## READING PASSAGE
□ □ □ □ □ □ □

It was not contrary to the Non-Discrimination Act when an employee was rejected additional leave in connection with her daughter's mental problems.

An employee at a municipality was granted leave without pay for three months due to her daughter's mental problems. The leave was extended by 4½ months, but the municipality rejected extending the leave any further.

The employee's union drew attention to a right to leave for one year under the collective agreement for family-related reasons, and the municipality then granted leave for one year, but rejected extending the leave any further after one year.

DID NOT RETURN TO HER POSITION

The employee stated that she would not return to her position at the end of her leave, and the municipality therefore chose to terminate the employment. The employee claimed salary in the notice period and compensation for discrimination due to her child's handicap.

INTERPRETATION OF COLLECTIVE AGREEMENT LIES WITH THE INDUSTRIAL TRIBUNALS

The Supreme Court noted that its was not competent to interpret the provision of the collective agreement entitling the employee to take leave as this competence lies with the industrial tribunals. The court further found that it had not been proved that the employee was entitled to leave exceeding the year she had already been granted and had taken. 

NOT ENTITLED TO SALARY IN THE NOTICE PERIOD

The Supreme Court dismissed the claim for salary in the notice period as the municipality had been entitled to terminate the employment because the employee had stated that she did not wish to return to her position at the end of the leave.

□ □ □ □ □ □ □

## GOAL A
Give every heading written in capital letters in the case summary.

## EXERCISE MATERIAL

□ □ □ □ □ □ □

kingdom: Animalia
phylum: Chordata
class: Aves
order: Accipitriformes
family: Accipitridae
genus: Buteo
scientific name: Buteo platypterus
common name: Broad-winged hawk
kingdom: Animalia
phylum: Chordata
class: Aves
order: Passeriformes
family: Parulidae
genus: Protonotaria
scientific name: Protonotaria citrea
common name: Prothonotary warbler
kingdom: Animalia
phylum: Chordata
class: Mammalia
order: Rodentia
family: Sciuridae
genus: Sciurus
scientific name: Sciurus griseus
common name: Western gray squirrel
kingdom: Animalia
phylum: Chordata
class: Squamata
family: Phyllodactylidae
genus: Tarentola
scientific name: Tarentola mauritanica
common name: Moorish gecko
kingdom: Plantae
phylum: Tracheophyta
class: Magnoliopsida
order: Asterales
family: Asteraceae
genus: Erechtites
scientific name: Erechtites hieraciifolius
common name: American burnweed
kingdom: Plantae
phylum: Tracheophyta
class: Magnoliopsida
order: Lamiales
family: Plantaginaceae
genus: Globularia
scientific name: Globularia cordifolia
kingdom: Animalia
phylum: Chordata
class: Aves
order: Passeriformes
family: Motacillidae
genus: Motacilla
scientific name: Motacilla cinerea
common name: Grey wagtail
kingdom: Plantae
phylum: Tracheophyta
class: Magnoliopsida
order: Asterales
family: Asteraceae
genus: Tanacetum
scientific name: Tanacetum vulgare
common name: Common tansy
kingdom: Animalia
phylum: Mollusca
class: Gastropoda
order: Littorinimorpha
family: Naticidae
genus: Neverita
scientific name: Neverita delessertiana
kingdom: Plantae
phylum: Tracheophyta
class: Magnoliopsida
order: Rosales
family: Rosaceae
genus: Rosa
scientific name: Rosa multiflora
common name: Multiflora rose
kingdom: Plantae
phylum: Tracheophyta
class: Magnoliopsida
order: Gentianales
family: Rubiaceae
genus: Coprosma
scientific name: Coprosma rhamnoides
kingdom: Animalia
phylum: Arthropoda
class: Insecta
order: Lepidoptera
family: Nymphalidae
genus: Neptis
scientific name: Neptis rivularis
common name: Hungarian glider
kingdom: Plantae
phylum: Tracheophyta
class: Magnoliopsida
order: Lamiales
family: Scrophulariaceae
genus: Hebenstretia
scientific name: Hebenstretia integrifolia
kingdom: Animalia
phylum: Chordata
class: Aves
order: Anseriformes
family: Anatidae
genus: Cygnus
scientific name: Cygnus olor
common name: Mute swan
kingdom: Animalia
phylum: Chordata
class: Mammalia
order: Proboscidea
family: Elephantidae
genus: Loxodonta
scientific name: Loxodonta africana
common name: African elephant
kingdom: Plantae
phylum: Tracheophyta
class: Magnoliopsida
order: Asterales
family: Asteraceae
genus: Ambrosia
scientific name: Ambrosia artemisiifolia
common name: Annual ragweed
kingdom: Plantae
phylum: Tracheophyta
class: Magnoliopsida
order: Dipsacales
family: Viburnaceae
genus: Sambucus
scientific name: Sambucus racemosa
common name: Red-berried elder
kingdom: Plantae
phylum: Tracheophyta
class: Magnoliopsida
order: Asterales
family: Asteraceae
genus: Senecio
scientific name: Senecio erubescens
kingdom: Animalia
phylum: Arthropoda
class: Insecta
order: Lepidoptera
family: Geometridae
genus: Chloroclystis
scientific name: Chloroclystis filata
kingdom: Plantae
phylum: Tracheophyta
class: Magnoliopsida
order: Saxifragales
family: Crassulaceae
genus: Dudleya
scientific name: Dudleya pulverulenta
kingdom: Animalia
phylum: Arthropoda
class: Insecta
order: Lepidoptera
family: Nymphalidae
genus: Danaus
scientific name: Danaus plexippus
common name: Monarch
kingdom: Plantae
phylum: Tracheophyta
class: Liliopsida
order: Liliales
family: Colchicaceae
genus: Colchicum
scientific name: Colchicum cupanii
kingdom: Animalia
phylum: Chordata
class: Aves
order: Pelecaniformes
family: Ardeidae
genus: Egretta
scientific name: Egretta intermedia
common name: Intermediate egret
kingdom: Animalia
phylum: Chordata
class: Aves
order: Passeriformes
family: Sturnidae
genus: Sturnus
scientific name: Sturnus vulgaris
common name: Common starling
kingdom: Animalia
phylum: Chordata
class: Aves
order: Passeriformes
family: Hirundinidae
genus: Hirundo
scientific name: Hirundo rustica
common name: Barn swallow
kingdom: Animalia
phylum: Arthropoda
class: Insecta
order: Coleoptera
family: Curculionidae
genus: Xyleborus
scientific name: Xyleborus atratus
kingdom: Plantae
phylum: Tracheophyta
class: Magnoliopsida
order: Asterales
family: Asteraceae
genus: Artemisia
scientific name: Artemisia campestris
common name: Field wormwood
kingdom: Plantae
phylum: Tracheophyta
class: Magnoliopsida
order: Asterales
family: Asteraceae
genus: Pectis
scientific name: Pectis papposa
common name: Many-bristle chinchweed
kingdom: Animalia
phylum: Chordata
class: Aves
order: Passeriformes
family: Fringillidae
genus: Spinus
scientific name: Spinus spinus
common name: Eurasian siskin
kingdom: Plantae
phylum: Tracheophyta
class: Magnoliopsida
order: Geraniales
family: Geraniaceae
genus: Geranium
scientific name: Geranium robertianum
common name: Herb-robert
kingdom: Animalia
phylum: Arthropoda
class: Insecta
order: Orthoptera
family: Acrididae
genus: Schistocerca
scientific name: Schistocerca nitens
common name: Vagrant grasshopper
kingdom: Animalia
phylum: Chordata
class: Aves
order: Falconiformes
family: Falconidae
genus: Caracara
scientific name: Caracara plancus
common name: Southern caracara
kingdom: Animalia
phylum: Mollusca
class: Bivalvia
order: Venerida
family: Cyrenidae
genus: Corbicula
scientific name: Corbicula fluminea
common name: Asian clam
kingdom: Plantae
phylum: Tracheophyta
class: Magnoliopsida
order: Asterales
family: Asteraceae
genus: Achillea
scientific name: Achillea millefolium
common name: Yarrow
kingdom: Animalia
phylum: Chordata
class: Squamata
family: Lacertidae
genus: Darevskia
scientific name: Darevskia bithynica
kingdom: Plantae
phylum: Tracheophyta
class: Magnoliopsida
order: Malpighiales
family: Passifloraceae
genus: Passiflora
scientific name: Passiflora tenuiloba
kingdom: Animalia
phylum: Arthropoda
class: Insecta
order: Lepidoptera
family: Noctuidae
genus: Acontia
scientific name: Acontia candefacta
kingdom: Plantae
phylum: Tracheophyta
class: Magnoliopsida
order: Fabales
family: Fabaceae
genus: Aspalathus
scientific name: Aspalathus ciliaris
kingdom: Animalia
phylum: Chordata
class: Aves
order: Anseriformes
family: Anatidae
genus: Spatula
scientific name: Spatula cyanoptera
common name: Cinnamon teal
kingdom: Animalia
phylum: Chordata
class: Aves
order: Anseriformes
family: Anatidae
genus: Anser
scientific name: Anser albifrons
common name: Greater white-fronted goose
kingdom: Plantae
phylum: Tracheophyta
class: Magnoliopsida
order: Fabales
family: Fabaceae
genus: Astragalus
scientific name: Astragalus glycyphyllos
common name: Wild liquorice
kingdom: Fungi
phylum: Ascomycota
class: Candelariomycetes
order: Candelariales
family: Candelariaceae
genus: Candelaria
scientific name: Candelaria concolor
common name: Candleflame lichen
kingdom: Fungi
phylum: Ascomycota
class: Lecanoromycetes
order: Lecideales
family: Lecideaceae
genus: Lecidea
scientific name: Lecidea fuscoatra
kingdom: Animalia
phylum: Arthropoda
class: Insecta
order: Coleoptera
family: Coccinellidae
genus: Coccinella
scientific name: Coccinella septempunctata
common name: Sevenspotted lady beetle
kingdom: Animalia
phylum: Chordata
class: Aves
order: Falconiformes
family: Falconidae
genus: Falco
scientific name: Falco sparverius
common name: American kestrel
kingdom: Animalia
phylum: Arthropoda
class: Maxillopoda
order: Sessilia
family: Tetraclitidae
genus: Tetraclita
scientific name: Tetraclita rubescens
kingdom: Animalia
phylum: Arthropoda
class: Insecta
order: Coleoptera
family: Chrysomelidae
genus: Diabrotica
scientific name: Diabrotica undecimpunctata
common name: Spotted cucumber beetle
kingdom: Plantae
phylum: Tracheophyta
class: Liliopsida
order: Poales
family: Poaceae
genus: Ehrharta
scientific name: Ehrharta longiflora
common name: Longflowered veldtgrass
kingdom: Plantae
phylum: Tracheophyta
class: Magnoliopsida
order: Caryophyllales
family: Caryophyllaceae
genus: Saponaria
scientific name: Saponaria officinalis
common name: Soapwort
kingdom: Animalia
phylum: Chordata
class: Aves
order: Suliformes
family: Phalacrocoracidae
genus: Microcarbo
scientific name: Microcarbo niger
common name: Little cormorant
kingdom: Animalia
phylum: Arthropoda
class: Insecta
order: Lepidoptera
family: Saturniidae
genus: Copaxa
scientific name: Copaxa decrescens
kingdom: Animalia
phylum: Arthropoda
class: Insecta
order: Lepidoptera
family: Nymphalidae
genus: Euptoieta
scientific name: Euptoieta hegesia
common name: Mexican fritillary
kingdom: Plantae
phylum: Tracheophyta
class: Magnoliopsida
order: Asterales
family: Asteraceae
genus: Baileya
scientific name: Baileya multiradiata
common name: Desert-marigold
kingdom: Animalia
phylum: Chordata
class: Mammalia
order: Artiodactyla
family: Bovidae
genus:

□ □ □ □ □ □ □

## GOAL B
Write out the lines of the rows starting at the one that contains "common name: Prothonotary warbler" and ending at the one that contains "family: Phyllodactylidae", with both of those lines included.

## EXERCISE OUTPUT A
DID NOT RETURN TO HER POSITION
INTERPRETATION OF COLLECTIVE AGREEMENT LIES WITH THE INDUSTRIAL TRIBUNALS
NOT ENTITLED TO SALARY IN THE NOTICE PERIOD

## EXERCISE OUTPUT B
common name: Prothonotary warbler
kingdom: Animalia
phylum: Chordata
class: Mammalia
order: Rodentia
family: Sciuridae
genus: Sciurus
scientific name: Sciurus griseus
common name: Western gray squirrel
kingdom: Animalia
phylum: Chordata
class: Squamata
family: Phyllodactylidae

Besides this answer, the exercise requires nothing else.